You cannot have libraries in some areas and not others. That is simply not fair and it is "pie-in-the-sky" thinking if you expect people to travel to other towns to use a service that they deserve to have on their doorsteps. If the axe has to fall on our libraries then it should fall fairly and library hours should be reduced as necessary across the board. No library should be closed: shame on you for even considering such an idea. Every young person should be able to access a local library and have the opportunity to develop his or her literacy and research skills. It is hardly a forward-looking country that allows this opportunity for a select few because they happen to be rich or live in the "right" town.

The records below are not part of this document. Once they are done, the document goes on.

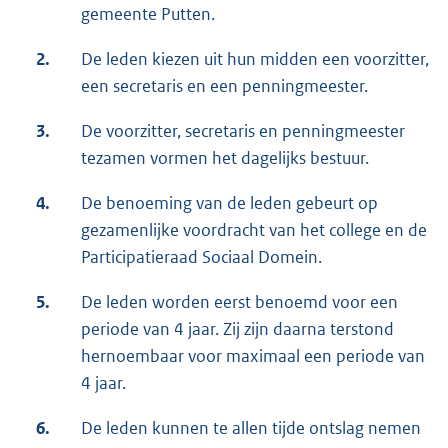
gemeente Putten.
2.
De leden kiezen uit hun midden een voorzitter,
een secretaris en een penningmeester.
3.
De voorzitter, secretaris en penningmeester
tezamen vormen het dagelijks bestuur.
4.
De benoeming van de leden gebeurt op
gezamenlijke voordracht van het college en de
Participatieraad Sociaal Domein.
5.
De leden worden eerst benoemd voor een
periode van 4 jaar. Zij zijn daarna terstond
hernoembaar voor maximaal een periode van
4 jaar.
6.
De leden kunnen te allen tijde ontslag nemen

As a secondary school teacher I am faced with a growing number of 11 year-olds arriving at school each year who have the literacy levels of a 6-10 year old. They are then put through an academic system that quickly leaves them further behind and many are then seriously misbehaving, or simply switched off from education by the age of 14. They then become the ones that do not get the 5 A*-C grades every August, up to 70 per cent in some areas. The primary aim of every library should be to get our young people through their doors.

We have to invest in our young people because they are our future. I propose the following, which should still save money but also keeps libraries open, primarily for the use of young people, but also for the community. Libraries should be open when the schools are closed. So my suggested hours would be Monday-Friday 4-7pm; Saturday 10am-3pm.

Twenty hours per week is both ample and affordable – a simple solution to an urgent problem. Then, when times are more prosperous, we can open the libraries to their full hours again.'

– Ivan Woodward, Ruspidge Road, Cinderford.